PROVIDED MATERIAL
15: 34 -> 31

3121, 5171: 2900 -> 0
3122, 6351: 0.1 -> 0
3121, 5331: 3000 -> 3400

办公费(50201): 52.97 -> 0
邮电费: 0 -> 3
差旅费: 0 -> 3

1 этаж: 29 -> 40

JOB ITEM
Write the entire listing out again, word for word.

TASK RESPONSE
15: 34 -> 31

3121, 5171: 2900 -> 0
3122, 6351: 0.1 -> 0
3121, 5331: 3000 -> 3400

办公费(50201): 52.97 -> 0
邮电费: 0 -> 3
差旅费: 0 -> 3

1 этаж: 29 -> 40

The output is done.